Middlebrook is the executive director of the California Native Garden Foundation, and founder of Middlebrook Gardens.
She could soon be forced to uproot her native garden, one that is well-attended by the public. Middlebrook said it draws in an estimated 8,000 visitors a year.
On Wednesday, San Jose's Deputy Director of Planning approved a plan to get rid of the garden to make way for a retail building.
"It was a difficult decision," Robert Manford said. "However, bottom line is that it becomes a property rights issue and we have to weigh the facts presented to us."
Manford explained the project, as it was presented, was in compliance with development standards.
"It's up to the developer to either develop as proposed and approved," Manford said about the next steps in the process. "Or, if the applicant is able to persuasively present their case and negotiate with them, I believe it would be good."
He added, "Hopefully they can retain it, but in terms of denying the project, we didn't have any evidence or counter-facts to support denial."
At Wednesday's hearing, the property owner said he'd be willing to sell the land for $4-million. It's money Middlebrook doesn't have.
She's already behind on rent, and is hoping this campaign and community partnerships will keep her garden growing.

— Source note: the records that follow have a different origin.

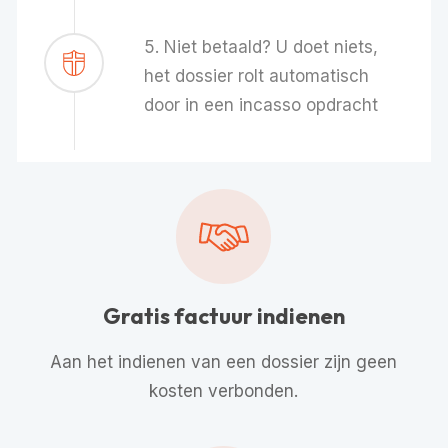
5. Niet betaald? U doet niets,
het dossier rolt automatisch
door in een incasso opdracht
Gratis factuur indienen
Aan het indienen van een dossier zijn geen
kosten verbonden.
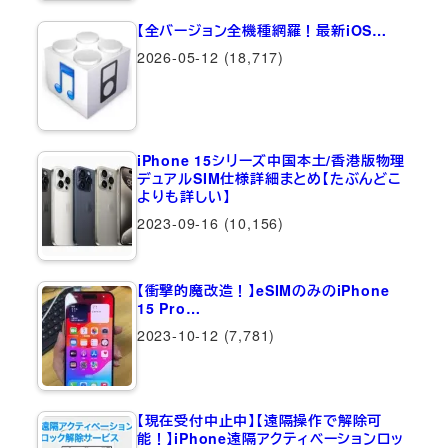
【全バージョン全機種網羅！最新iOS…
2026-05-12
(18,717)
iPhone 15シリーズ中国本土/香港版物理
デュアルSIM仕様詳細まとめ【たぶんどこ
よりも詳しい】
2023-09-16
(10,156)
【衝撃的魔改造！】eSIMのみのiPhone
15 Pro…
2023-10-12
(7,781)
【現在受付中止中】【遠隔操作で解除可
能！】iPhone遠隔アクティベーションロッ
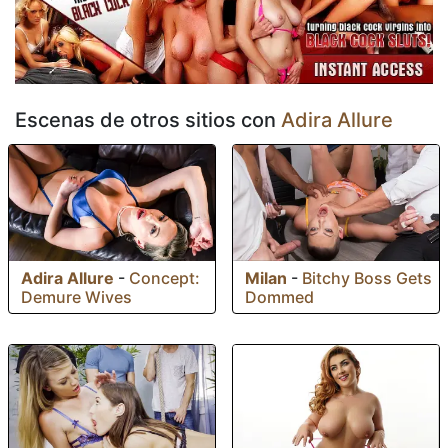
Escenas de otros sitios con
Adira Allure
Adira Allure
-
Concept:
Milan
-
Bitchy Boss Gets
Demure Wives
Dommed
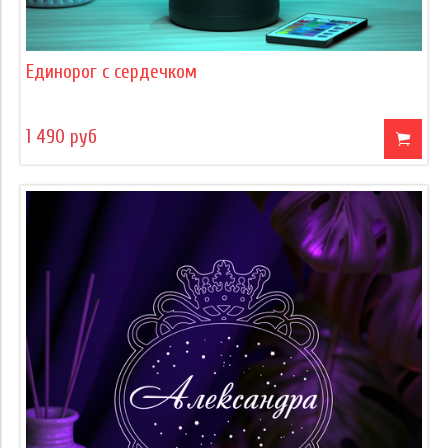
Единорог с сердечком
1 490 руб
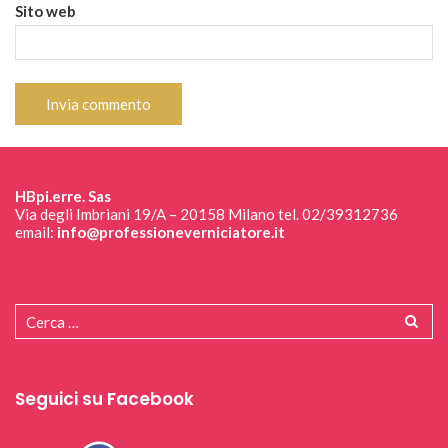
Sito web
HBpi.erre. Sas
Via degli Imbriani 19/A – 20158 Milano tel. 02/39312736
email:
info@professioneverniciatore.it
Seguici su Facebook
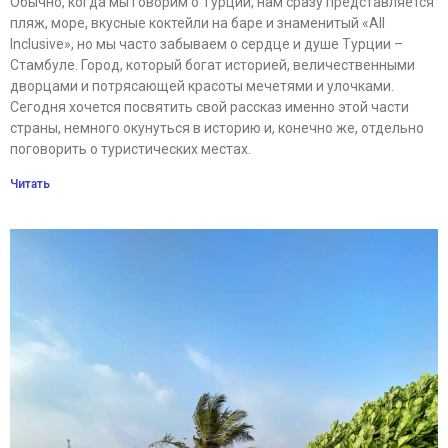
Обычно, когда мы говорим о Турции, нам сразу представляется
пляж, море, вкусные коктейли на баре и знаменитый «All
Inclusive», но мы часто забываем о сердце и душе Турции –
Стамбуле. Город, который богат историей, величественными
дворцами и потрясающей красоты мечетями и улочками.
Сегодня хочется посвятить свой рассказ именно этой части
страны, немного окунуться в историю и, конечно же, отдельно
поговорить о туристических местах.
Читать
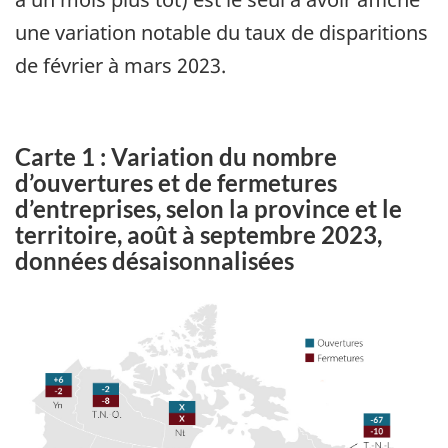
une variation notable du taux de disparitions
de février à mars 2023.
Carte 1 : Variation du nombre
d’ouvertures et de fermetures
d’entreprises, selon la province et le
territoire, août à septembre 2023,
données désaisonnalisées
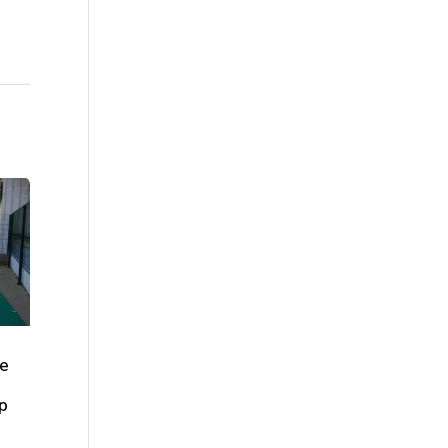
ge
mp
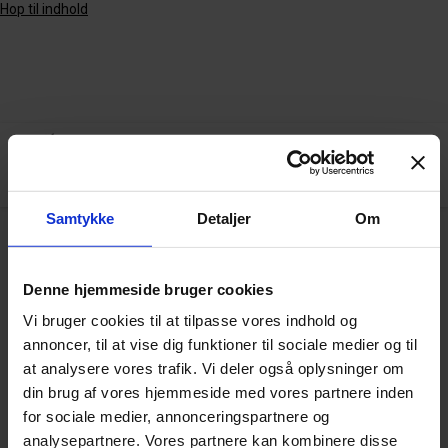
Hop til indhold
Samtykke
Detaljer
Om
Arkiv
Denne hjemmeside bruger cookies
Vi bruger cookies til at tilpasse vores indhold og
annoncer, til at vise dig funktioner til sociale medier og til
Sizing
at analysere vores trafik. Vi deler også oplysninger om
din brug af vores hjemmeside med vores partnere inden
for sociale medier, annonceringspartnere og
analysepartnere. Vores partnere kan kombinere disse
VIS FLERE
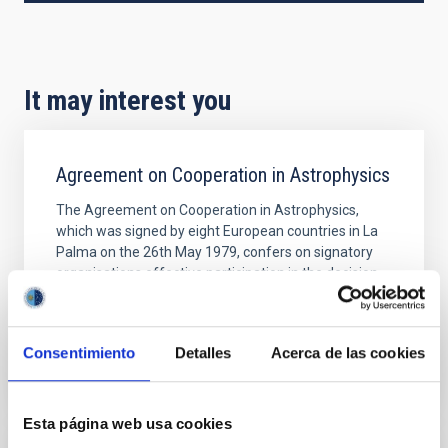
It may interest you
Agreement on Cooperation in Astrophysics
The Agreement on Cooperation in Astrophysics,
which was signed by eight European countries in La
Palma on the 26th May 1979, confers on signatory
organisations effective participation in the decision
In force
Consentimiento
Detalles
Acerca de las cookies
Esta página web usa cookies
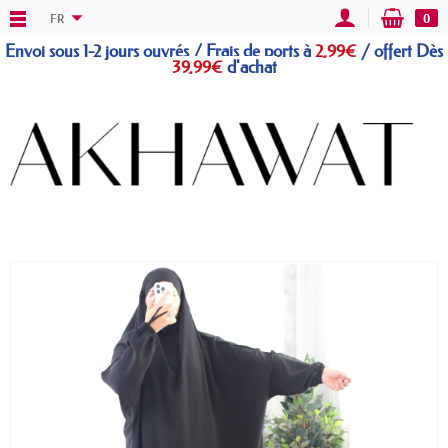
FR
0
Envoi sous 1-2 jours ouvrés / Frais de ports à
2,99€
/
offert
Dès
39,99€
d'achat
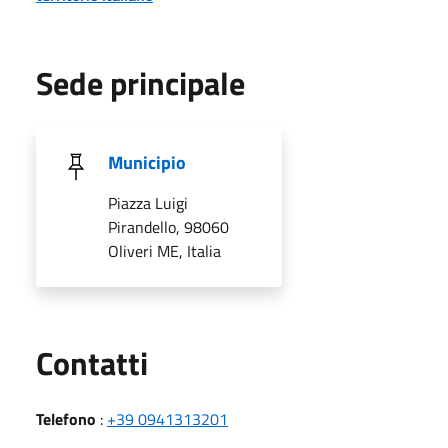
Sede principale
Municipio
Piazza Luigi
Pirandello, 98060
Oliveri ME, Italia
Utili
Contatti
Telefono
:
+39 0941313201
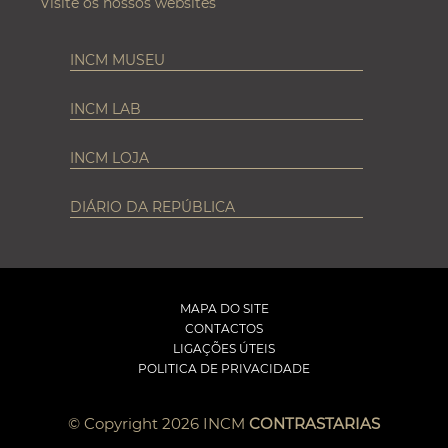
Visite os nossos websites
INCM MUSEU
INCM LAB
INCM LOJA
DIÁRIO DA REPÚBLICA
MAPA DO SITE
CONTACTOS
LIGAÇÕES ÚTEIS
POLITICA DE PRIVACIDADE
© Copyright 2026 INCM
CONTRASTARIAS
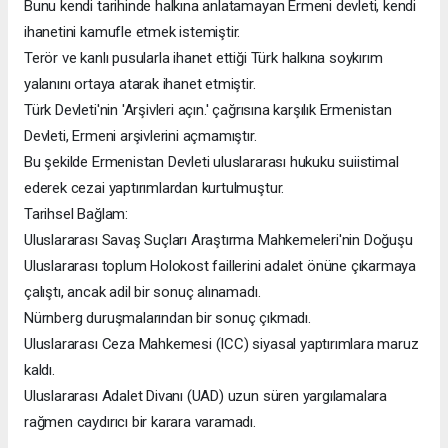
Bunu kendi tarihinde halkına anlatamayan Ermeni devleti, kendi
ihanetini kamufle etmek istemiştir.
Terör ve kanlı pusularla ihanet ettiği Türk halkına soykırım
yalanını ortaya atarak ihanet etmiştir.
Türk Devleti'nin 'Arşivleri açın.' çağrısına karşılık Ermenistan
Devleti, Ermeni arşivlerini açmamıştır.
Bu şekilde Ermenistan Devleti uluslararası hukuku suiistimal
ederek cezai yaptırımlardan kurtulmuştur.
Tarihsel Bağlam:
Uluslararası Savaş Suçları Araştırma Mahkemeleri'nin Doğuşu
Uluslararası toplum Holokost faillerini adalet önüne çıkarmaya
çalıştı, ancak adil bir sonuç alınamadı.
Nürnberg duruşmalarından bir sonuç çıkmadı.
Uluslararası Ceza Mahkemesi (ICC) siyasal yaptırımlara maruz
kaldı.
Uluslararası Adalet Divanı (UAD) uzun süren yargılamalara
rağmen caydırıcı bir karara varamadı.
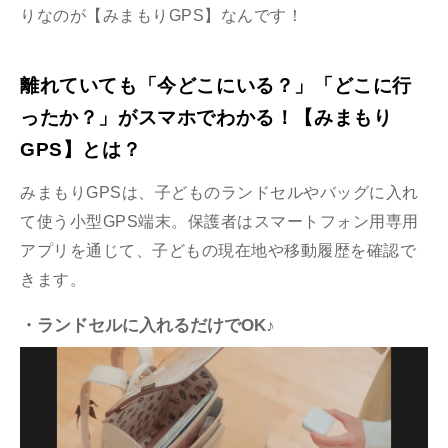
りなのが【みまもりGPS】なんです！
離れていても「今どこにいる？」「どこに行
ったか？」がスマホでわかる！【みまもり
GPS】とは？
みまもりGPSは、子どものランドセルやバッグに入れ
て使う小型GPS端末。保護者はスマートフォン用専用
アプリを通じて、子どもの現在地や移動履歴を確認で
きます。
・ランドセルに入れるだけでOK♪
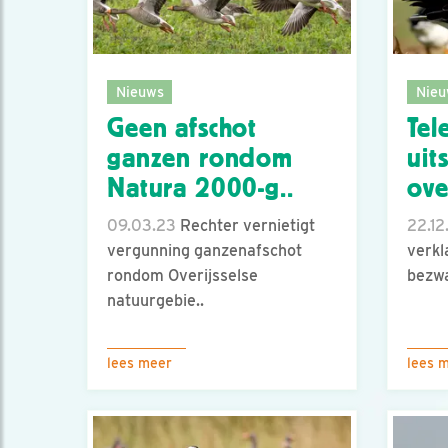
Nieuws
Nieu
Geen afschot
Tel
ganzen rondom
uit
Natura 2000-g..
ove
09.03.23
Rechter vernietigt
22.12
vergunning ganzenafschot
verkl
rondom Overijsselse
bezw
natuurgebie..
lees meer
lees 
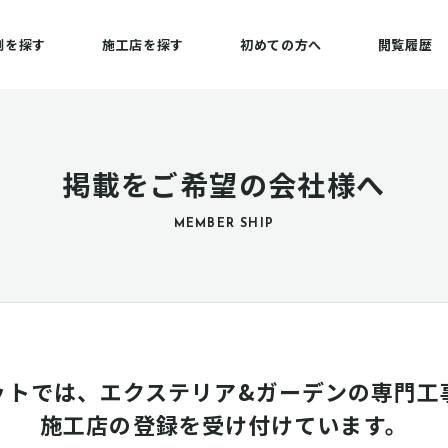
例を探す
施工店を探す
初めての方へ
閲覧履歴
掲載をご希望の会社様へ
MEMBER SHIP
ットでは、エクステリア&ガーデンの専門工
施工店の登録を受け付けています。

San Jose resident, Miguel Lepoutre is one of a dozen who spoke at that hearing.
He told ABC7 News, the garden is his favorite place in San Jose. It's one of a very few that takes him away from technology.
"You're away from the screen, which is really healthy," Lepoutre said. "You're out in the sun, you burn your nose a little bit. It's great."
But after nearly 20 years at 76 Race Street, days are numbered for Middlebrook Gardens.
Middlebrook said she has plans to meet with San Jose's planning commission and the mayor's office to find a way to save the lot.
"Why would anybody want to stop us from doing what we're doing," she questioned, as she explained eco-literacy, education and agriculture training at the garden.
"This is more than a little community garden," Middlebrook said. "So, I'm going to keep fighting, but I can't fight this fight alone."
Middlebrook has until June 10th to appeal.
ABC7 News has reached out to the property owner for comment. This web article will be updated to reflect Fred Soltanzad's response.